Hi guys,
can anyone suggest the most efficient way to sum n floating point numbers on cuda?
thanks
-asher
Can you give an order of magnitude size for n?
well, I can’t think of something better than the reduction example.
n around 64K…
CUDPP also says that is has parallel reduction code which you can call:
[url=“http://www.gpgpu.org/developer/cudpp/”]http://www.gpgpu.org/developer/cudpp/[/url]
(I can only find parallel prefix scan functions in the documentation, but that is a more general case of parallel reduction, so maybe that is what they mean.)
I second Denis’s suggestion. Modify the reduction sample.
I think there is even no modification needed, just use the reduction example code with the right N. The reduction in CUDPP is (or will be) I believe exactly the same as in the example.
Except the reduction sample works on integers, not floats.
replace input int with float - its easy …
Which is why I said to modify the reduction sample.
Modifying the input type isn’t enough, though. You must modify the shmem declaration and you may need to add code to handle non-power-of-two data sizes.

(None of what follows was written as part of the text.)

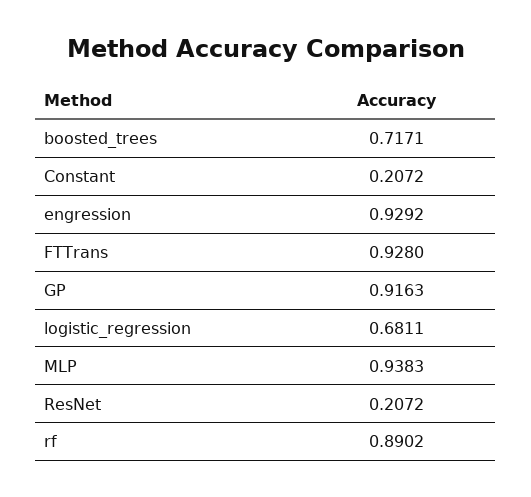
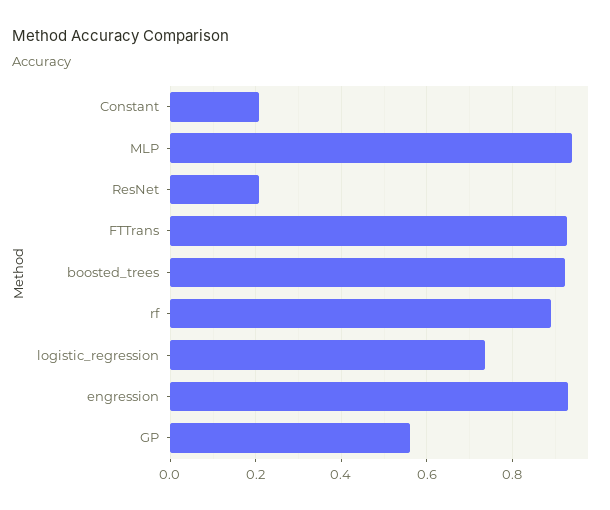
boosted_trees: 0.7171 -> 0.92
GP: 0.9163 -> 0.56
logistic_regression: 0.6811 -> 0.74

A quick and easy way to do this is to use cublasSgemm to do a matrix multiply with a ones vector(vector whose elements are all 1.0f) of the same length as your data. You’ll probably have to write a trivial kernel to initialize your ones vector, but the call to Sgemm is fairly straightforward, just be careful to get the input dimensions correct. My guess is using cublas would be slower then the reduction example, but it would be interesting to see how much.
If you really want to use a BLAS call, the right one to use is CublasSdot ( you just need a dot product with a unity vector).
It is going to be slower than the reduction.
The OP mentioned a data size “around 64K” - I would guess that isn’t a power of two until asherimtiaz says otherwise.